Relationship Rescue for Wives and Girlfriends of Internet Pornography Addicts

Your Perception Is Your Reality





 
If you think it is a pickpocket, you are in the majority. Could it be a son/husband/boyfriend putting his wallet
into the mother/wife/girlfriend's handbag for safe keeping? Of course that is a possibility but it is not what you
perceived initially. What other ways could your mind be interpreting, or misinterpreting, what you see around
you?


There are women on the PAH site that have been married to porn addicts for 20+ years. Over time, they may
have been told that all men look at porn and they are just being oversensitive.  They have lived in this dead  
end reality for decades.  When they land on the PAH site and hear the voices of other women struggling with
porn addiction, what changes for them? Everything. Absolutely everything. They receive affirmation of their
pain. They find companionship and empathy. They discover they have choices and options even when facing a
partner resisting addiction therapy. 
Their reality changes because their perception of themselves and the
problem they are facing has changed in their minds.

You are in a tough spot. Communication on the topic of your loved one's porn addiction may be non-existent
or strained at best. Our minds are designed to try to make sense of the world around us. If there is a gap in data, our minds tend to fill in the blank spots until we have a reasonable explanation for why something is occurring. We get into trouble when do not stop to question these blank areas that we have filled in for ourselves, our perceptions. More often than not, they are wrong.

Let's look at one example how a girlfriend or wife can perceive her partner's porn use:


SEE - There is he, again.
FEEL - Rejected and unloved. Your feelings are never wrong, they are just and valid.
PERCEIVE - You rationalize that you must be unattractive and boring to your partner, otherwise he wouldn't be tempted to look.
SPIRAL - These thoughts over time cement themselves in your head as factual. You begin to believe that you are broken and undesirable.
ACT OUT - Because you are taking the weight of his issue on your shoulders, you may begin cope in inappropriate ways, in this case emotionally withdrawing.

This is her PERCEPTION, which then becomes her REALITY. When she chooses not to dig into the problem in their relationship, she does nothing. 
When you do nothing, you play the victim. And the painful cycle continues.

How could her partner be perceiving his porn use?:
Welcome

SEE - There she is again. She won't talk to me. She seems so cold.
FEEL - Anxiety and loneliness. I don't know what is happening in our relationship. It seems we
are co-existing more than anything and it makes me nervous. When is the other shoe going to
drop?
PERCEPTION - She never says anything to me. Maybe she is OK with me using porn. Maybe she
doesn't care about me or love me anymore. I wish I had someone that cared.
SPIRAL - These thoughts over time cement themselves in his head as factual. At least the porn
ladies won't reject me.
ACT OUT - He logs on to get a brief adrenaline rush and ego boost.

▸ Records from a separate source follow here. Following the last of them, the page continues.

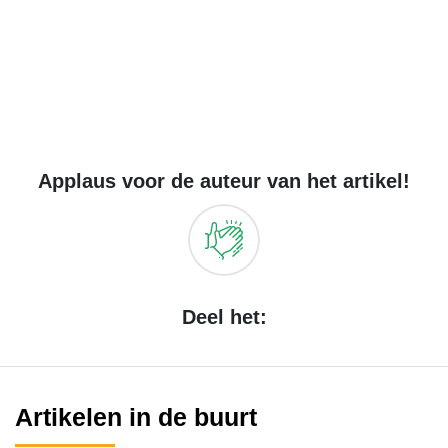
Applaus voor de auteur van het artikel!
Deel het:
Artikelen in de buurt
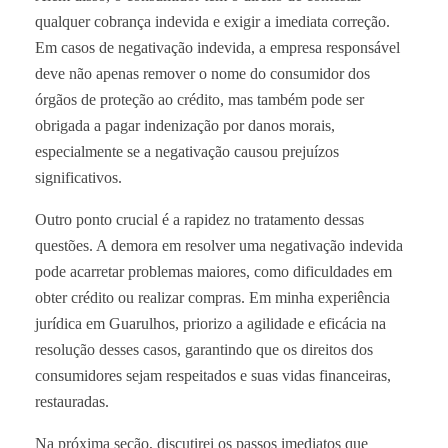
qualquer cobrança indevida e exigir a imediata correção.
Em casos de negativação indevida, a empresa responsável
deve não apenas remover o nome do consumidor dos
órgãos de proteção ao crédito, mas também pode ser
obrigada a pagar indenização por danos morais,
especialmente se a negativação causou prejuízos
significativos.
Outro ponto crucial é a rapidez no tratamento dessas
questões. A demora em resolver uma negativação indevida
pode acarretar problemas maiores, como dificuldades em
obter crédito ou realizar compras. Em minha experiência
jurídica em Guarulhos, priorizo a agilidade e eficácia na
resolução desses casos, garantindo que os direitos dos
consumidores sejam respeitados e suas vidas financeiras,
restauradas.
Na próxima seção, discutirei os passos imediatos que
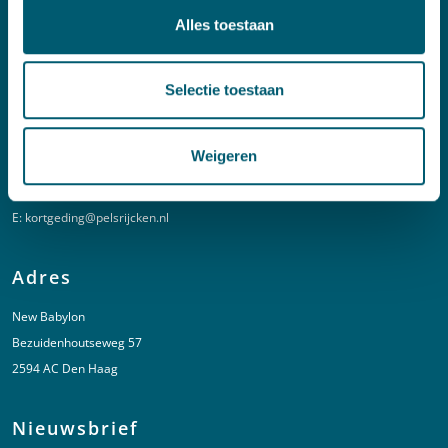
T:
+31 70 515 3000
Alles toestaan
E:
info@pelsrijcken.nl
Selectie toestaan
Linkedin
Spoed (Buiten kantoortijden)
Weigeren
T:
+31 6 20 01 08 16
E:
kortgeding@pelsrijcken.nl
Adres
New Babylon
Bezuidenhoutseweg 57
2594 AC Den Haag
Nieuwsbrief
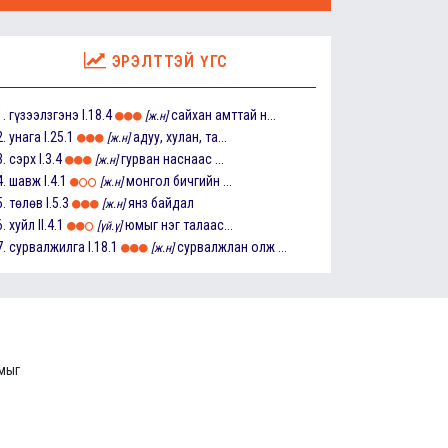
ЭРЭЛТТЭЙ ҮГС
1.
гүзээлзгэнэ
I.18.4
сайхан амттай н...
[ж.н]
2.
унага
I.25.1
адуу, хулан, та...
[ж.н]
3.
сэрх
I.3.4
гурван наснаас ...
[ж.н]
4.
шавж
I.4.1
монгол бичгийн ...
[ж.н]
5.
төлөв
I.5.3
янз байдал
[ж.н]
6.
хуйл
II.4.1
юмыг нэг талаас...
[үй.ү]
7.
сурвалжилга
I.18.1
сурвалжлан олж ...
[ж.н]
ммыг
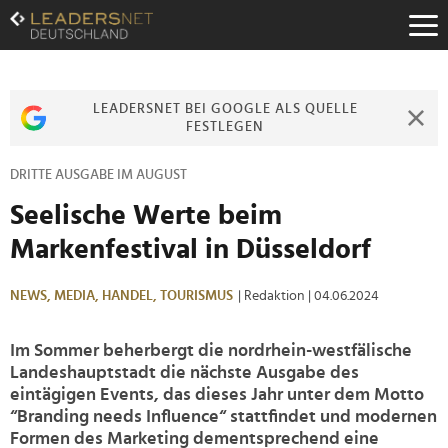
Zum
Inhalt
Zur
Fußzeilen-
Navigation
LEADERSNET BEI GOOGLE ALS QUELLE
Zur
FESTLEGEN
Hauptnavigation
DRITTE AUSGABE IM AUGUST
Seelische Werte beim
Markenfestival in Düsseldorf
NEWS,
MEDIA,
HANDEL,
TOURISMUS
| Redaktion
| 04.06.2024
Im Sommer beherbergt die nordrhein-westfälische
Landeshauptstadt die nächste Ausgabe des
eintägigen Events, das dieses Jahr unter dem Motto
“Branding needs Influence“ stattfindet und modernen
Formen des Marketing dementsprechend eine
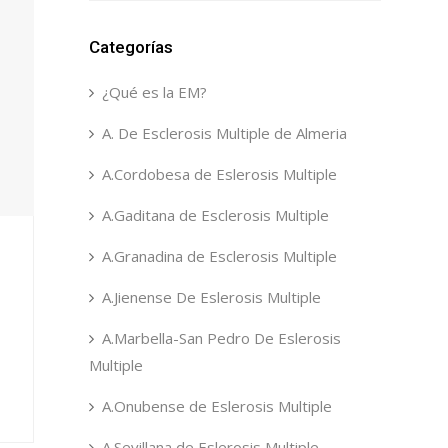
Categorías
¿Qué es la EM?
A. De Esclerosis Multiple de Almeria
A.Cordobesa de Eslerosis Multiple
A.Gaditana de Esclerosis Multiple
A.Granadina de Esclerosis Multiple
A.Jienense De Eslerosis Multiple
A.Marbella-San Pedro De Eslerosis
Multiple
A.Onubense de Eslerosis Multiple
A.Sevillana de Eslerosis Multiple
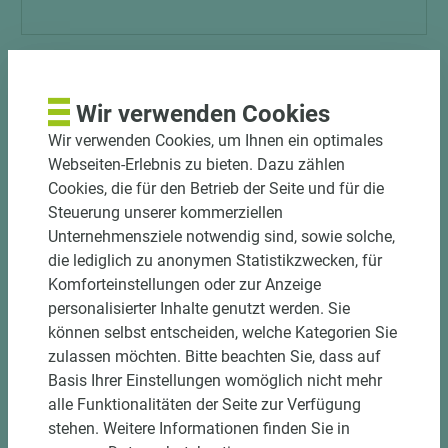
Wir verwenden Cookies
Wir verwenden Cookies, um Ihnen ein optimales
Webseiten-Erlebnis zu bieten. Dazu zählen
Cookies, die für den Betrieb der Seite und für die
Steuerung unserer kommerziellen
Unternehmensziele notwendig sind, sowie solche,
die lediglich zu anonymen Statistikzwecken, für
4 weitere Varianten
Komforteinstellungen oder zur Anzeige
personalisierter Inhalte genutzt werden. Sie
Art.-Nr. 02400010009.2
können selbst entscheiden, welche Kategorien Sie
Möller Terrassendiele LIGNODUR terrafina®
zulassen möchten. Bitte beachten Sie, dass auf
massiv Graubraun glatt
Basis Ihrer Einstellungen womöglich nicht mehr
alle Funktionalitäten der Seite zur Verfügung
Länge (mm)
Breite (mm)
Stärke (mm)
stehen. Weitere Informationen finden Sie in
4.500
146
21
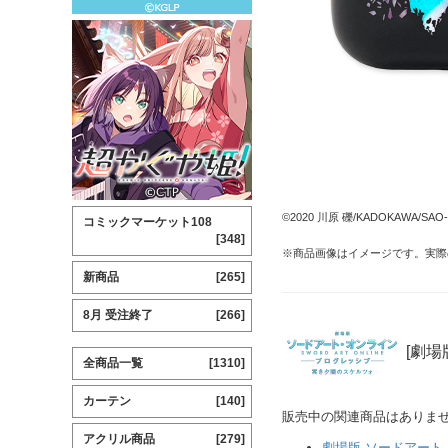
©2020 川原 礫/KADOKAWA/SAO-P 
コミックマーケット108
[348]
※商品画像はイメージです。実際
新商品
[265]
8月 受注終了
[266]
[劇場
全商品一覧
[1310]
カーテン
[140]
販売中の関連商品はありま
アクリル商品
[279]
劇場版 ソードアート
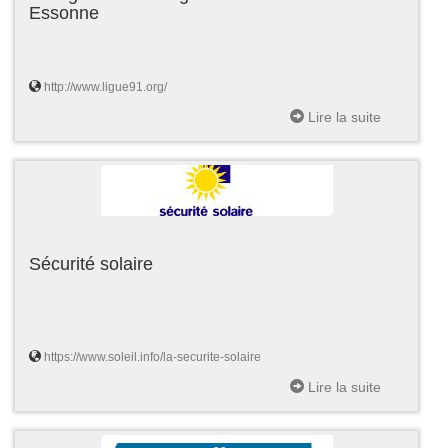
Essonne
http://www.ligue91.org/
Lire la suite
Sécurité solaire
https://www.soleil.info/la-securite-solaire
Lire la suite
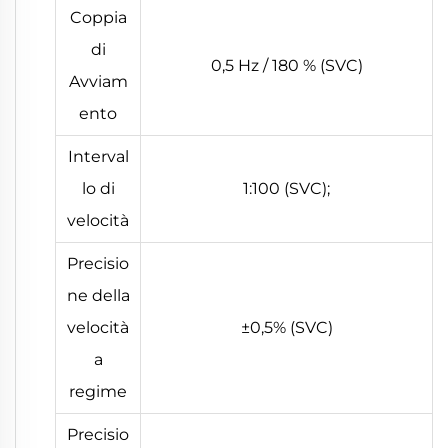
Coppia
di
0,5 Hz / 180 % (SVC)
Avviam
ento
Interval
lo di
1:100 (SVC);
velocità
Precisio
ne della
velocità
±0,5% (SVC)
a
regime
Precisio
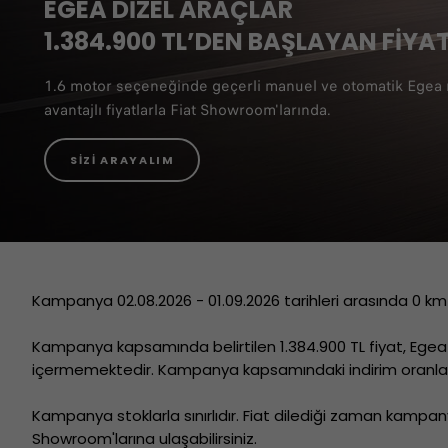
EGEA DİZEL ARAÇLAR
1.384.900 TL’DEN BAŞLAYAN FİYA
1.6 motor seçeneğinde geçerli manuel ve otomatik Egea 
avantajlı fiyatlarla Fiat Showroom'larında.
SİZİ ARAYALIM
Kampanya 02.08.2026 - 01.09.2026 tarihleri arasında 0 km 
Kampanya kapsamında belirtilen 1.384.900 TL fiyat, Egea 
içermemektedir. Kampanya kapsamındaki indirim oranları 
Kampanya stoklarla sınırlıdır. Fiat dilediği zaman kampan
Showroom'larına ulaşabilirsiniz.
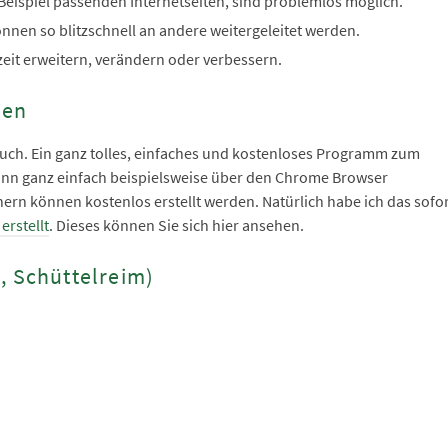
eispiel passenden Internetseiten, sind problemlos möglich.
nnen so blitzschnell an andere weitergeleitet werden.
zeit erweitern, verändern oder verbessern.
hen
s auch. Ein ganz tolles, einfaches und kostenloses Programm zum
 kann ganz einfach beispielsweise über den Chrome Browser
rn können kostenlos erstellt werden. Natürlich habe ich das sofo
erstellt
. Dieses können Sie sich hier ansehen.
, Schüttelreim)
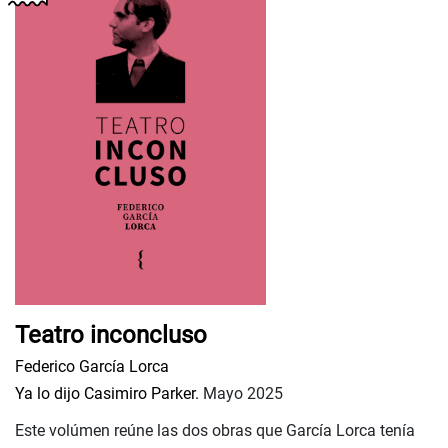
Teatro inconcluso
Federico García Lorca
Ya lo dijo Casimiro Parker.
Mayo 2025
Este volúmen reúne las dos obras que García Lorca tenía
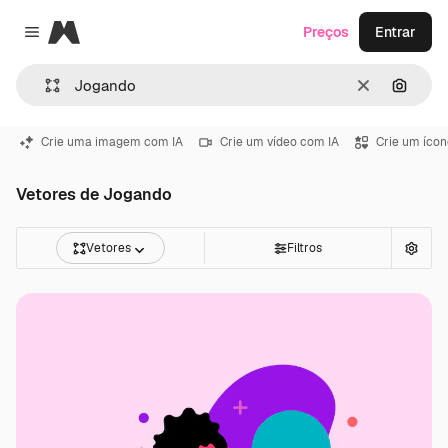
Magnific
Preços
Entrar
Close menu
Limpar
Pesqui
Crie uma imagem com IA
Crie um vídeo com IA
Crie um ícon
Vetores de Jogando
Vetores
Filtros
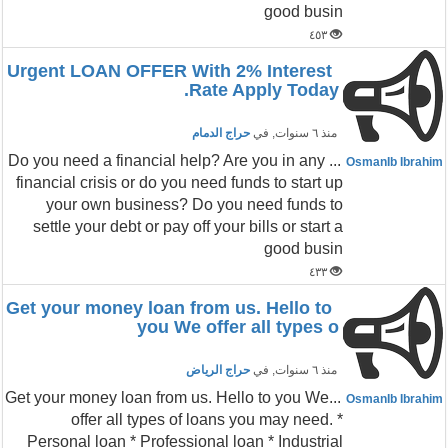
good busin
٤٥٣
Urgent LOAN OFFER With 2% Interest
Rate Apply Today.
منذ ٦ سنوات
, في
حراج الدمام
... Do you need a financial help? Are you in any
OsmanIb Ibrahim
financial crisis or do you need funds to start up
your own business? Do you need funds to
settle your debt or pay off your bills or start a
good busin
٤٣٣
Get your money loan from us. Hello to
you We offer all types o
منذ ٦ سنوات
, في
حراج الرياض
...Get your money loan from us. Hello to you We
OsmanIb Ibrahim
offer all types of loans you may need. *
Personal loan * Professional loan * Industrial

And the cycle continues.....

PAH challenges you to wear a perception filter for a week or so. Question everything that you
normally take for granted.
 I mean everything. When you see the computer in front of you, ask
yourself if it is really a computer. Some of your perceptions will be true. Yes it is a computer.
Other perceptions will be false. If they are false, or if you are uncertain, then you need to ask
for your partner's input. If you would like, share some of your epiphany moments under
the Change Your Perception and Change Your Reality thread in the What's Helping You Heal
forum on the PAH Discussion Board.

In the above example the woman perceives her beauty, or lack thereof, to be the catalyst for
her partner's porn use. In reality, it is the man's feelings of loneliness and uncertainty about
the relationship that cause him to act out. If they were able to openly communicate their
feelings and triggers to each other, they could be one step closer to stopping this cycle of
miscommunication mixed in with porn use.

As you begin this process of questioning perceptions in your outer world, please keep an open mind. You may have asked your partner before and dismissed his explanations. Be open to his answers. If he tells you his porn use has nothing to do with you or your relationship, then perhaps it doesn't. Maybe he is trying to fill an open, hurting space inside of him. There are many, many reasons why someone turns to porn. It could be stress 
reduction. It could be modeling behavior of co-workers or looking into sites that are spoken of around the water cooler. It could be boredom. It could be a long-standing habit that started in his early teens. None of these explanations excuse his poor choices. What you need to take away from this exercise is an understanding that his past actions and the rationale for them may be very, very different from your perceptions.

If you don't actively work on identifying and correcting faulty perceptions, you may be letting others create perceptions (and by default your reality) for you. That is a very lonely place to be.